The Earl regarded it thoughtfully. ‘A home question, Abney. Unless you know of a dark cupboard, perhaps, where it could be safely stowed away?’

‘My mother,’ stated Martin, ready for a skirmish, ‘has a particular fondness for that piece!’

‘How very fortunate!’ returned St Erth. ‘Do draw your chair to this end of the table, Martin! and you too, Mr Clowne! Abney, have the epergne conveyed to her ladyship’s sitting-room!’

Theo looked amused, but said under his breath: ‘Gervase, for God’s sake – !’

‘You will not have that thing put into my mother’s room!’ exclaimed Martin, a good deal startled.

‘Don’t you think she would like to have it? If she has a particular fondness for it, I should not wish to deprive her of it.’

‘She will wish it to be left where it has always stood, and so I tell you! And if I know Mama,’ he added, with relish, ‘I’ll wager that’s what will happen!’

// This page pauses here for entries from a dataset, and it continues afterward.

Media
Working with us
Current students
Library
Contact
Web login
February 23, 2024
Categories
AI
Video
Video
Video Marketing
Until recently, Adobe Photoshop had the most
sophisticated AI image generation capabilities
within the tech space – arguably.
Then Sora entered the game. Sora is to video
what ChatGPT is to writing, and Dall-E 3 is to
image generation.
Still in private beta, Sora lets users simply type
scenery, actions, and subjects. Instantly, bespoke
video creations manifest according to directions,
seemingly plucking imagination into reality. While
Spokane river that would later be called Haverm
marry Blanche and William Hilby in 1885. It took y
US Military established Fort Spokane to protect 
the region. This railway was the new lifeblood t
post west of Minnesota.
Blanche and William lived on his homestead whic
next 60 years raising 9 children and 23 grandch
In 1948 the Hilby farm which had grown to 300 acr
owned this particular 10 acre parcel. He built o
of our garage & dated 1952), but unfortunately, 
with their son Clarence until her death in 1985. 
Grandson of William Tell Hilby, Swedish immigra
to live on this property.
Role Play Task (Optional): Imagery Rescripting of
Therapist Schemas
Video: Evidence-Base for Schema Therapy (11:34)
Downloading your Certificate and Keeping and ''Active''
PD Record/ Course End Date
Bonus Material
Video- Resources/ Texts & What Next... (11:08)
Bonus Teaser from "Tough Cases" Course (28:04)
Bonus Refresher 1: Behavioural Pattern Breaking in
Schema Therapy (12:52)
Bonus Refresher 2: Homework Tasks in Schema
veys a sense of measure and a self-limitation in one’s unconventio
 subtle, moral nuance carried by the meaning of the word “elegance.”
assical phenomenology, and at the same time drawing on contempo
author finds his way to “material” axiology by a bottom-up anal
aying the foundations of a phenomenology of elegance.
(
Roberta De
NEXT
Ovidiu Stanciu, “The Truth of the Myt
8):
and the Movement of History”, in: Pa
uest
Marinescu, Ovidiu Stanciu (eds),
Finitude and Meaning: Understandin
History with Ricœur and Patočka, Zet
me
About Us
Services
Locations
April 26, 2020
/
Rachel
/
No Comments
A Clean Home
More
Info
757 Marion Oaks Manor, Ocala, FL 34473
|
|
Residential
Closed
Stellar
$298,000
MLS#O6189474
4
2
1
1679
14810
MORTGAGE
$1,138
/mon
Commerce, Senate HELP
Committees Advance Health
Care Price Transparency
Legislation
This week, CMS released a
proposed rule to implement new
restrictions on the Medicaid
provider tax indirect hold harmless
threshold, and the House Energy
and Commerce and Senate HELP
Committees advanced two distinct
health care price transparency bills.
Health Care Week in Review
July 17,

‘Oh, I shouldn’t do that!’ Gervase said. ‘You see, you don’t know me, and it is never wise to bet against a dark horse.’

‘I suppose that you think, just because you’re St Erth now, that you may turn Stanyon upside down, if you choose!’ growled Martin, a little nonplussed.

‘Well, yes,’ replied Gervase. ‘I do think it, but you must not let it distress you, for I really shan’t quite do that!’

‘We shall see what Mama has to say!’ was all Martin could think of to retort.

The Dowager’s comments, when the fell tidings were presently divulged to her, were at once comprehensive and discursive, and culminated in an unwise announcement that Abney would take his orders from his mistress.

‘Oh, I hope he will not!’ said Gervase. ‘I should be very reluctant to dismiss a servant who has been for so many years employed in the family!’ He smiled down into the Dowager’s astonished face, and added, in his gentle way: ‘But I have too great a dependence on your sense of propriety, ma’am, to suppose that you would issue any orders at Stanyon which ran counter to mine.’